A tilted washer lets the tub shift farther than it should, which can create clicking or light knocking before it turns into banging.
Quick check: Push on the top corners. If the cabinet rocks, level the feet and retry with a small balanced load.
If the click stays with an empty machine and gets more obvious in spin, support parts or a worn belt can be letting something catch or slap.
Quick check: Watch for excessive tub movement, a low-sitting basket, or a repeating click from underneath during spin-up.
The timing separates normal load movement from pump, drum, and support problems fast.
Next move: If you can tie the sound to one part of the cycle, the next check gets much narrower and you avoid guessing at parts. If the sound is hard to place, move to the simple physical checks anyway. Most washer clicks still come from something loose, trapped, or out of level.
What to conclude: A click tied to rotation points toward the drum or tub area. A click tied to drain points toward the pump path. A click that shows up as spin speed rises points toward balance, suspension, or the drive area.
This is the safest and most common fix, and it costs nothing to check.
Next move: If you find and remove the item and the click is gone on the next empty test cycle, you are done. If the washer still clicks empty, the problem is likely not coming from clothing in the load.
···
Work instructions:
1. According to the washer troubleshooting text, what should be watched for during spin-up? List each sign it names.
2. In the washer troubleshooting text, what should be done if the cabinet rocks when the top corners are pushed?
3. Continue the washer troubleshooting text, starting after its final sentence.
This listing comes from a separate source.

(Transcribed page contents)
···
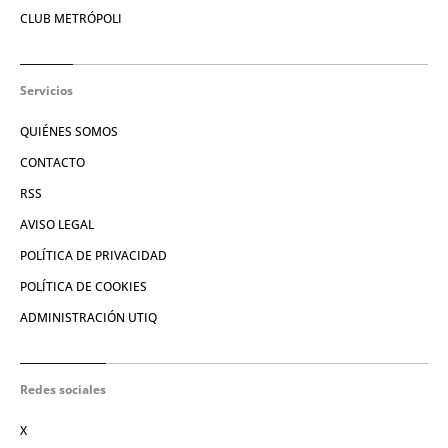
CLUB METRÓPOLI
Servicios
QUIÉNES SOMOS
CONTACTO
RSS
AVISO LEGAL
POLÍTICA DE PRIVACIDAD
POLÍTICA DE COOKIES
ADMINISTRACIÓN UTIQ
Redes sociales
X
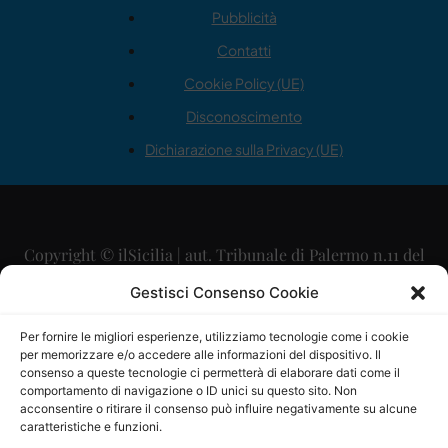
Pubblicità
Contatti
Cookie Policy (UE)
Disconoscimento
Dichiarazione sulla Privacy (UE)
Copyright © ilSicilia | aut. Tribunale di Palermo n.11 del
29/09/2015
Gestisci Consenso Cookie
Editore: Mercurio Comunicazione Soc. Coop. A.R.L.
Per fornire le migliori esperienze, utilizziamo tecnologie come i cookie
per memorizzare e/o accedere alle informazioni del dispositivo. Il
Direttore Editoriale: Maurizio Scaglione
consenso a queste tecnologie ci permetterà di elaborare dati come il
comportamento di navigazione o ID unici su questo sito. Non
Direttore Responsabile: Maria Calabrese
acconsentire o ritirare il consenso può influire negativamente su alcune
caratteristiche e funzioni.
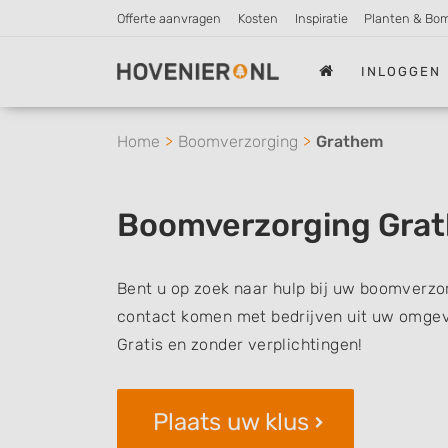
Offerte aanvragen
Kosten
Inspiratie
Planten & Bo
INLOGGEN
Home
Boomverzorging
Grathem
Boomverzorging Gra
Bent u op zoek naar hulp bij uw boomverzor
contact komen met bedrijven uit uw omgevi
Gratis en zonder verplichtingen!
Plaats uw klus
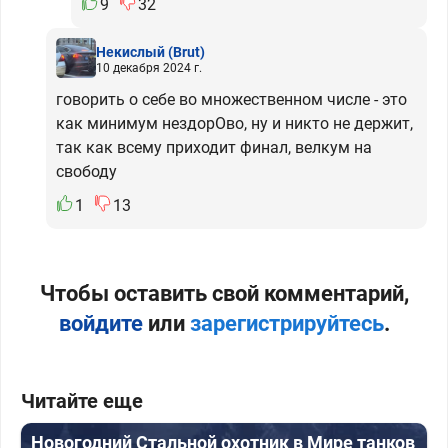
9
32
Некислый
(Brut)
10 декабря 2024 г.
говорить о себе во множественном числе - это
как минимум нездорОво, ну и никто не держит,
так как всему приходит финал, велкум на
свободу
1
13
Чтобы оставить свой комментарий,
войдите
или
зарегистрируйтесь
.
Читайте еще
Новогодний Стальной охотник в Мире танков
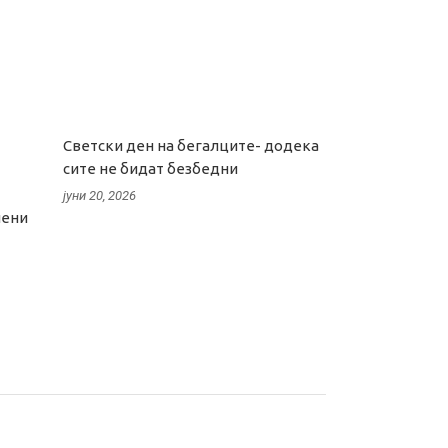
Светски ден на бегалците- додека
сите не бидат безбедни
јуни 20, 2026
лени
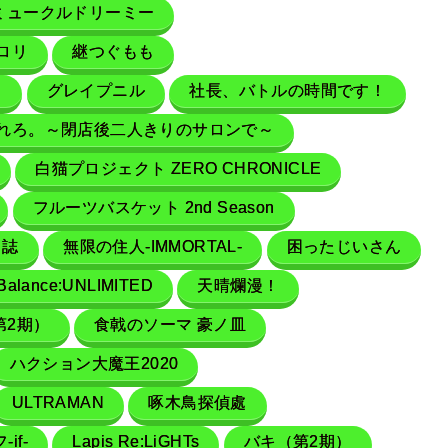
ミュークルドリーミー
ロリ
継つぐもも
！
グレイプニル
社長、バトルの時間です！
れろ。～閉店後二人きりのサロンで～
白猫プロジェクト ZERO CHRONICLE
フルーツバスケット 2nd Season
日誌
無限の住人-IMMORTAL-
困ったじいさん
lance:UNLIMITED
天晴爛漫！
第2期）
食戟のソーマ 豪ノ皿
ハクション大魔王2020
ULTRAMAN
啄木鳥探偵處
if-
Lapis Re:LiGHTs
バキ（第2期）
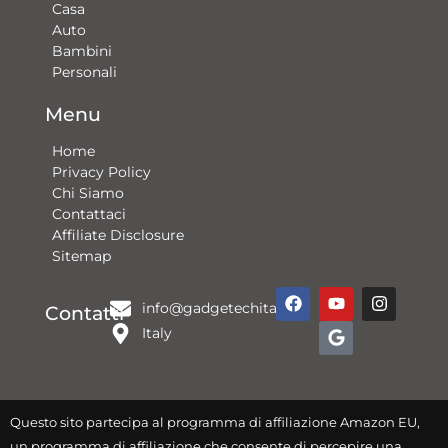
Casa
Auto
Bambini
Personali
Menu
Home
Privacy Policy
Chi Siamo
Contattaci​
Affiliate Disclosure
Sitemap
F
Y
G
I
info@gadgetechitalia.it
a
o
o
n
Contatti
c
u
o
s
Italy
e
t
g
t
b
u
l
a
o
b
e
g
o
e
r
k
a
Questo sito partecipa al programma di affiliazione Amazon EU,
m
un programma di affiliazione che consente di percepire una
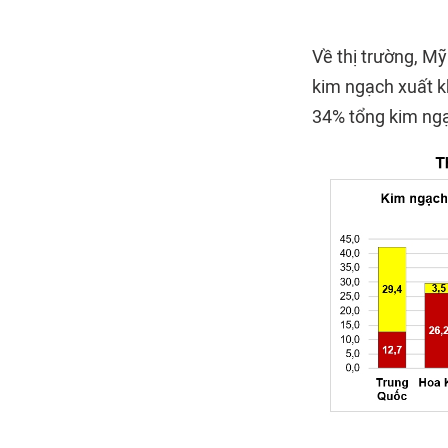
Về thị trường, Mỹ
kim ngạch xuất k
34% tổng kim ng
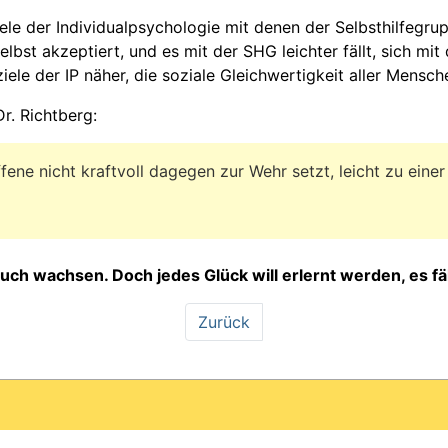
iele der Individualpsychologie mit denen der Selbsthilfegru
elbst akzeptiert, und es mit der SHG leichter fällt, sich m
ele der IP näher, die soziale Gleichwertigkeit aller Mensch
r. Richtberg:
ene nicht kraftvoll dagegen zur Wehr setzt, leicht zu einer
h wachsen. Doch jedes Glück will erlernt werden, es fäl
Zurück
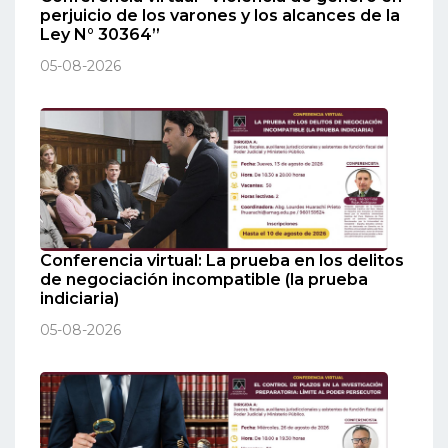
perjuicio de los varones y los alcances de la
Ley N° 30364”
05-08-2026
Conferencia virtual: La prueba en los delitos
de negociación incompatible (la prueba
indiciaria)
05-08-2026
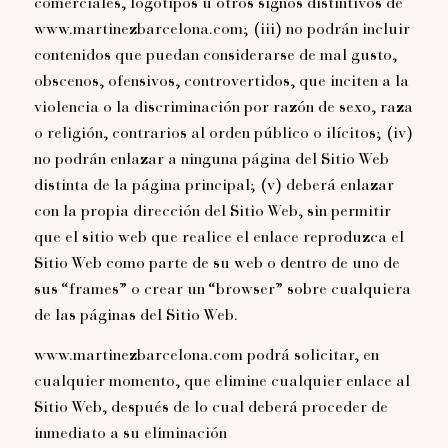
comerciales, logotipos u otros signos distintivos de
www.martinezbarcelona.com; (iii) no podrán incluir
contenidos que puedan considerarse de mal gusto,
obscenos, ofensivos, controvertidos, que inciten a la
violencia o la discriminación por razón de sexo, raza
o religión, contrarios al orden público o ilícitos; (iv)
no podrán enlazar a ninguna página del Sitio Web
distinta de la página principal; (v) deberá enlazar
con la propia dirección del Sitio Web, sin permitir
que el sitio web que realice el enlace reproduzca el
Sitio Web como parte de su web o dentro de uno de
sus “frames” o crear un “browser” sobre cualquiera
de las páginas del Sitio Web.
www.martinezbarcelona.com podrá solicitar, en
cualquier momento, que elimine cualquier enlace al
Sitio Web, después de lo cual deberá proceder de
inmediato a su eliminación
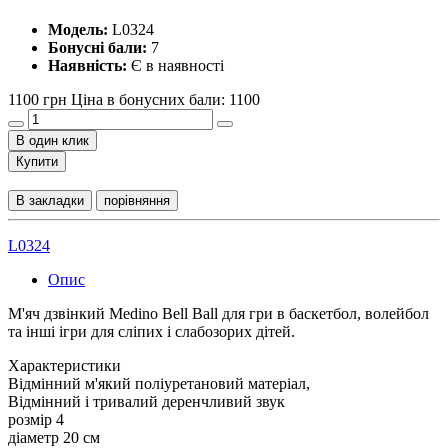
Модель:
L0324
Бонусні бали:
7
Наявність:
Є в наявності
1100 грн
Ціна в бонусних бали: 1100
В один клик
Купити
В закладки
порівняння
L0324
Опис
М'яч дзвінкий Medino Bell Ball для гри в баскетбол, волейбол
та інші ігри для сліпих і слабозорих дітей.
Характеристики
Відмінний м'який поліуретановий матеріал,
Відмінний і тривалий деренчливий звук
розмір 4
діаметр 20 см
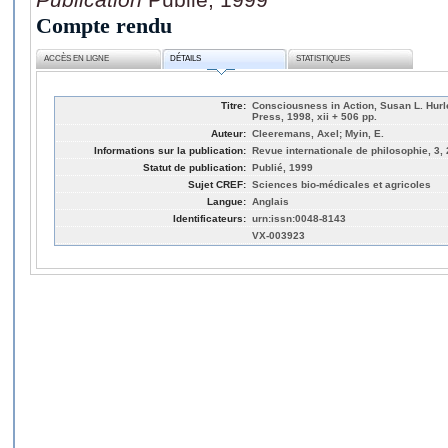
Compte rendu
ACCÈS EN LIGNE
DÉTAILS
STATISTIQUES
Titre:
Consciousness in Action, Susan L. Hurl
Press, 1998, xii + 506 pp.
Auteur:
Cleeremans, Axel; Myin, E.
Informations sur la publication:
Revue internationale de philosophie, 3,
Statut de publication:
Publié, 1999
Sujet CREF:
Sciences bio-médicales et agricoles
Langue:
Anglais
Identificateurs:
urn:issn:0048-8143
VX-003923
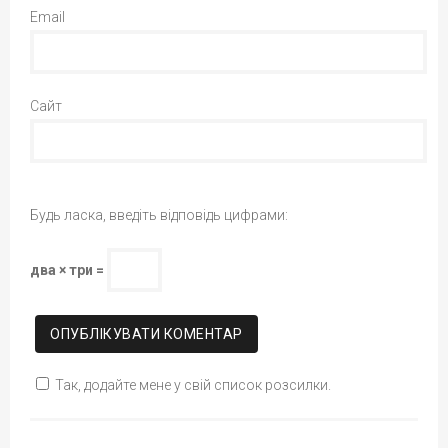
Email
Сайт
Будь ласка, введіть відповідь цифрами:
два × три =
Так, додайте мене у свій список розсилки.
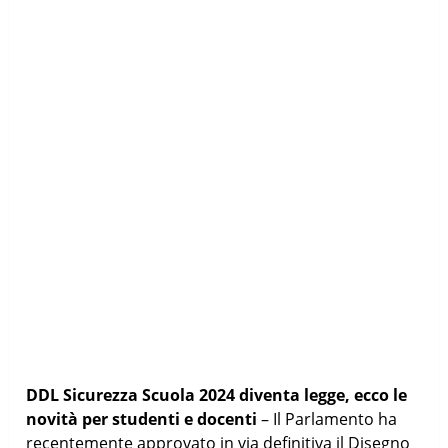
DDL Sicurezza Scuola 2024 diventa legge, ecco le
novità per studenti e docenti
– Il Parlamento ha
recentemente approvato in via definitiva il Disegno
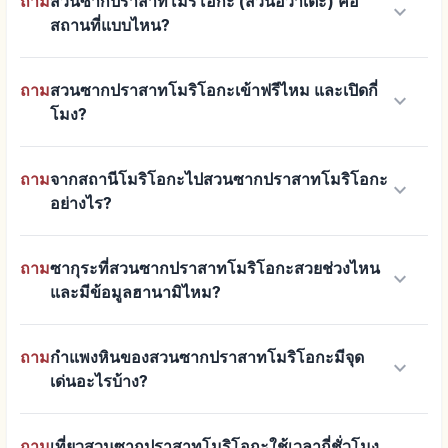
ถาม
สวนซากปราสาทโมริโอกะ (สวนอิวาเตะ) คือ
keyboard_arrow_down
สถานที่แบบไหน?
ถาม
สวนซากปราสาทโมริโอกะเข้าฟรีไหม และเปิดกี่
keyboard_arrow_down
โมง?
ถาม
จากสถานีโมริโอกะไปสวนซากปราสาทโมริโอกะ
keyboard_arrow_down
อย่างไร?
ถาม
ซากุระที่สวนซากปราสาทโมริโอกะสวยช่วงไหน
keyboard_arrow_down
และมีข้อมูลฮานามิไหม?
ถาม
กำแพงหินของสวนซากปราสาทโมริโอกะมีจุด
keyboard_arrow_down
เด่นอะไรบ้าง?
ถาม
เที่ยวสวนซากปราสาทโมริโอกะใช้เวลากี่ชั่วโมง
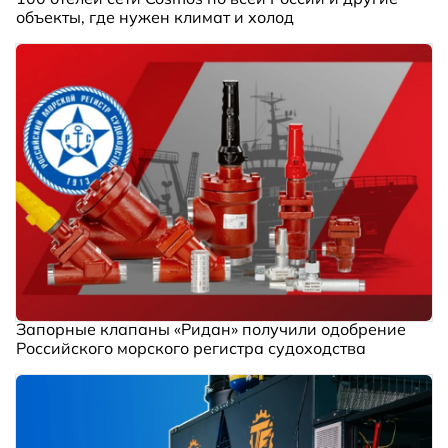
объекты, где нужен климат и холод
Запорные клапаны «Ридан» получили одобрение
Российского морского регистра судоходства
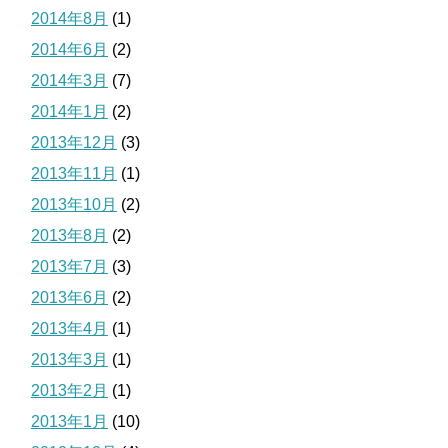
2014年8月
(1)
2014年6月
(2)
2014年3月
(7)
2014年1月
(2)
2013年12月
(3)
2013年11月
(1)
2013年10月
(2)
2013年8月
(2)
2013年7月
(3)
2013年6月
(2)
2013年4月
(1)
2013年3月
(1)
2013年2月
(1)
2013年1月
(10)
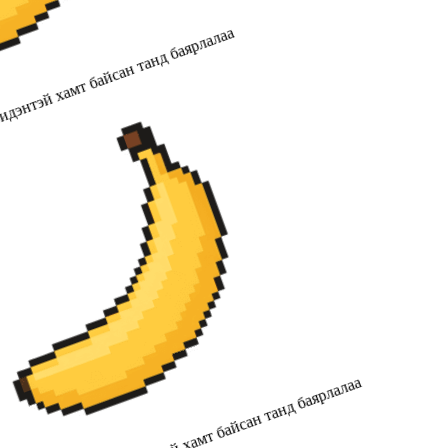
дэнтэй хамт байсан танд баярлалаа
2019 оноос хойш бидэнтэй хамт байсан танд баярлалаа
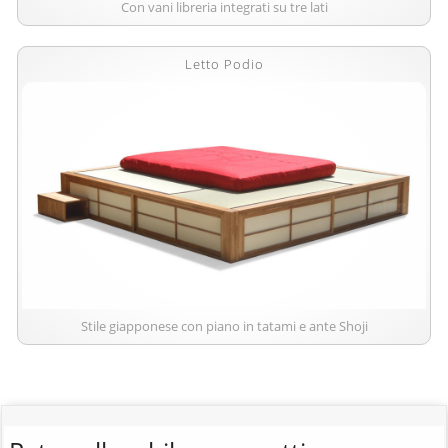
Con vani libreria integrati su tre lati
Letto Podio
Stile giapponese con piano in tatami e ante Shoji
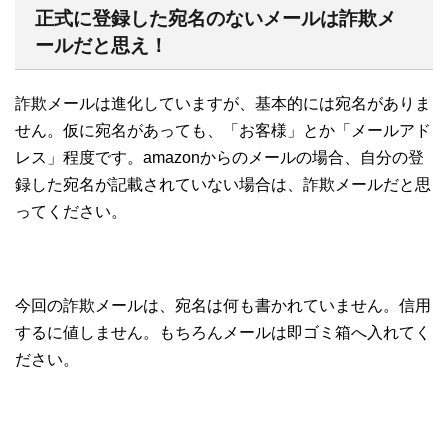
正式に登録した宛名のないメールは詐欺メ
ールだと思え！
詐欺メールは進化していますが、基本的には宛名がありま
せん。仮に宛名があっても、「お客様」とか「メールアド
レス」程度です。amazonからのメールの場合、自分の登
録した宛名が記載されていない場合は、詐欺メールだと思
ってください。
今回の詐欺メールは、宛名は何も書かれていません。信用
するに値しません。もちろんメールは即ゴミ箱へ入れてく
ださい。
···
Responses by item number:
1.
- Excessive tub movement
- A low-sitting basket
- A repeating click from underneath

2. Level the feet and retry with a small balanced load.

3.
What to conclude: A click in one exact spot often means something is contacting the drum once per revolution. If nothing is visible and the sound remains, the object may be below the basket or the issue may be in the support or drive area.
A washer that rocks or runs with a lopsided load can click, tap, and shift in ways that sound worse than they are.
Next move: If the click fades or disappears after leveling and a balanced test load, the washer was likely shifting rather than failing internally. If the click stays with an empty or balanced load, move on to the drain and support checks.
Coins and small hard debris commonly get into the pump area and make a sharp click or chatter during drain.
Next move: If the clicking was strongest during drain and stops after clearing debris, the drain pump path was the problem. If the pump area is clean but the click remains, especially during spin, the washer likely has a support or drive-area issue.
By this point you have ruled out the easy causes and can make a cleaner call on parts versus escalation.
A good result: If replacing the worn support part or belt stops the click and the washer spins smoothly without excess movement, the repair path was correct.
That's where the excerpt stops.